#### Task statement:
Reproduce every one of the lines below word for word, changing nothing.

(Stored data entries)
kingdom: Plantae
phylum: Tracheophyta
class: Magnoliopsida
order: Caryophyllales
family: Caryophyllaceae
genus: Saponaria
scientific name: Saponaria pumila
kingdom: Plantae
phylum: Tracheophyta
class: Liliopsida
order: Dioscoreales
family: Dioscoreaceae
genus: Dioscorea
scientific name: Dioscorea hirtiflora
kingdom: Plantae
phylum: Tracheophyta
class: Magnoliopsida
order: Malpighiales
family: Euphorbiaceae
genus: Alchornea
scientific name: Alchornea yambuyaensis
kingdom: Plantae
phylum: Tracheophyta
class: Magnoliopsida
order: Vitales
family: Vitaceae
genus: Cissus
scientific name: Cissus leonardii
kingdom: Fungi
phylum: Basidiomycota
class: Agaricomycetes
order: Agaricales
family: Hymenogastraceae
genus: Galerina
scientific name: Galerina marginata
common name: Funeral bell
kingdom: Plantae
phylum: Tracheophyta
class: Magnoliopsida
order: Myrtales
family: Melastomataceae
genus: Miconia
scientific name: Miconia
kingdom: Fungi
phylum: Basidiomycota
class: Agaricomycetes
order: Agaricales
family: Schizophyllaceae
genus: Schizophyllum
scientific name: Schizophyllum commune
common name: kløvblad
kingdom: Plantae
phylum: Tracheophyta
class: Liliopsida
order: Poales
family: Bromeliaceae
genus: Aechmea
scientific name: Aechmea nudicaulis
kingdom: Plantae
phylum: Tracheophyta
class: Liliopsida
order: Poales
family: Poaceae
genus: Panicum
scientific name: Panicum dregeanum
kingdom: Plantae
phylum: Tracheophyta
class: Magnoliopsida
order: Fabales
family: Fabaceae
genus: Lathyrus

#### Finished task:
kingdom: Plantae
phylum: Tracheophyta
class: Magnoliopsida
order: Caryophyllales
family: Caryophyllaceae
genus: Saponaria
scientific name: Saponaria pumila
kingdom: Plantae
phylum: Tracheophyta
class: Liliopsida
order: Dioscoreales
family: Dioscoreaceae
genus: Dioscorea
scientific name: Dioscorea hirtiflora
kingdom: Plantae
phylum: Tracheophyta
class: Magnoliopsida
order: Malpighiales
family: Euphorbiaceae
genus: Alchornea
scientific name: Alchornea yambuyaensis
kingdom: Plantae
phylum: Tracheophyta
class: Magnoliopsida
order: Vitales
family: Vitaceae
genus: Cissus
scientific name: Cissus leonardii
kingdom: Fungi
phylum: Basidiomycota
class: Agaricomycetes
order: Agaricales
family: Hymenogastraceae
genus: Galerina
scientific name: Galerina marginata
common name: Funeral bell
kingdom: Plantae
phylum: Tracheophyta
class: Magnoliopsida
order: Myrtales
family: Melastomataceae
genus: Miconia
scientific name: Miconia
kingdom: Fungi
phylum: Basidiomycota
class: Agaricomycetes
order: Agaricales
family: Schizophyllaceae
genus: Schizophyllum
scientific name: Schizophyllum commune
common name: kløvblad
kingdom: Plantae
phylum: Tracheophyta
class: Liliopsida
order: Poales
family: Bromeliaceae
genus: Aechmea
scientific name: Aechmea nudicaulis
kingdom: Plantae
phylum: Tracheophyta
class: Liliopsida
order: Poales
family: Poaceae
genus: Panicum
scientific name: Panicum dregeanum
kingdom: Plantae
phylum: Tracheophyta
class: Magnoliopsida
order: Fabales
family: Fabaceae
genus: Lathyrus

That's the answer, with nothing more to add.